楚宴参加过表哥的婚礼,自然清楚闹洞房的环节,他眼眸微动,下意识又扫了苏皖一眼,她清楚如何闹洞房吗?
苏皖自然是晓得的,她脸颊不由有些发热,正想着楚宴应该会阻止时,便见楚宴拿着喜秤已经挑开了盖头,她抬眼时恰好跌入他深邃的眼眸中。
他一身窄袖直衣襟红袍,眉眼深邃,鼻梁挺直,挺拔的身姿似山巅上的松柏,只是站着不动都给人一种压迫感,他的目光太过幽深,苏皖甚至看不懂他眼中的情绪。
她莫名有些不自在,又长又密的眼睫颤了颤,不受控制地垂下了眼睛。
她头戴凤冠,眼前饶是垂着珍珠流苏,依然可以看清她如画的眉眼,红唇与皓齿,抬眸垂眸间便已然令周围的一切暗淡无光。

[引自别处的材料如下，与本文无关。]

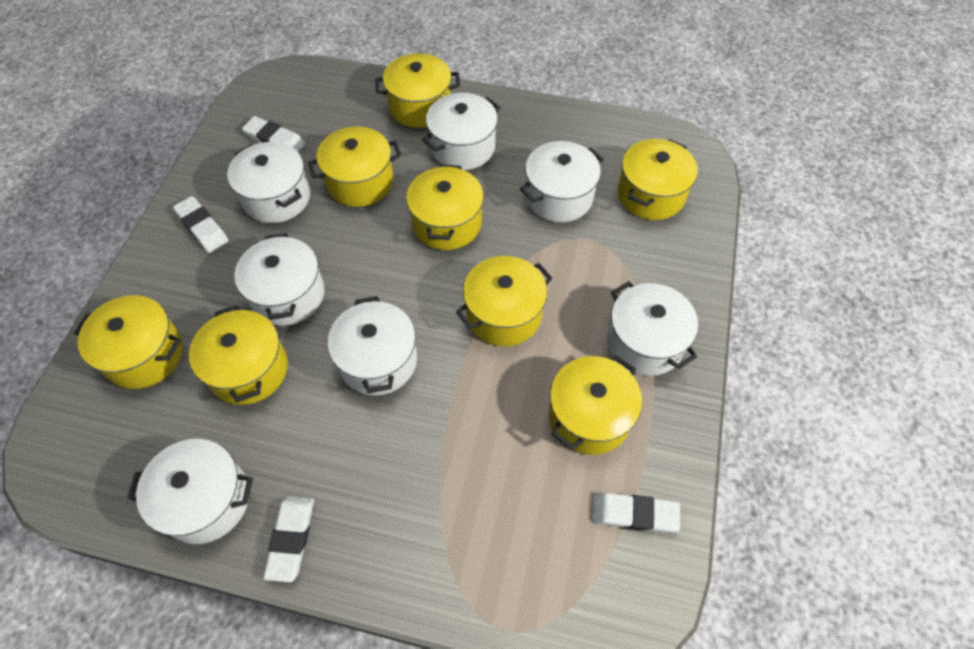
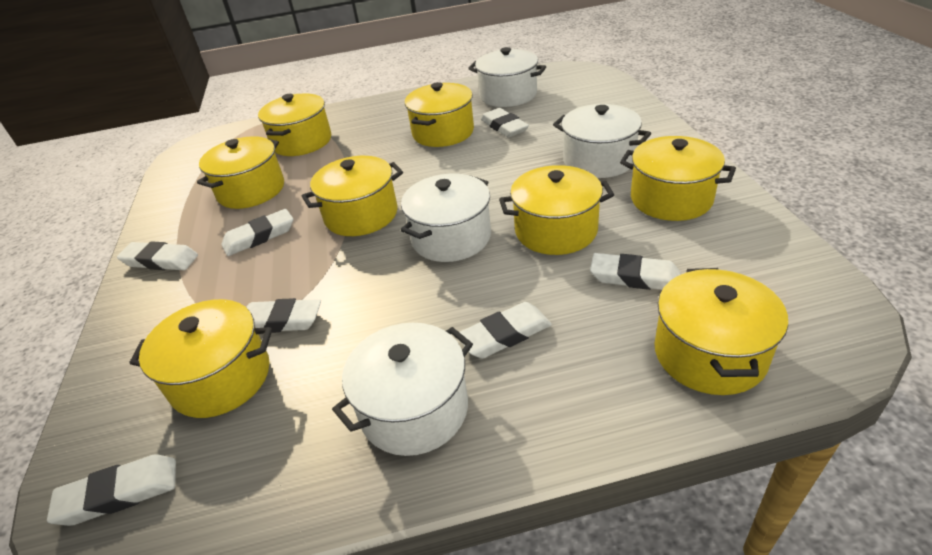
white eraser: [173,196,228,253] [242,116,305,152] [263,496,314,582] [592,493,680,533] = 4 -> [47,454,176,526] [117,241,198,270] [222,209,293,256] [246,298,321,333] [459,302,552,359] [481,108,529,138] [590,253,681,290] = 7
white pot: [127,439,253,544] [227,142,310,223] [234,233,325,326] [328,296,417,395] [422,93,500,170] [520,141,604,222] [607,281,698,376] = 7 -> [332,323,473,456] [401,174,491,262] [468,47,546,107] [553,104,651,178] = 4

众人都不由屏住了呼吸,从未想过一个人竟然可以美成这样,长公主其实见过少女时候的苏皖,哪怕清楚她有多美,此刻依然被惊艳到了,其他公主们神情也有些愣怔,最先回过神的竟然是六皇子。
他此时已经来到了苏宝跟前,小手还主动拉住了苏宝的手,瞧到新娘子时,不由脱口而出,“小宝,你娘亲真好看,比我七皇叔还好看。”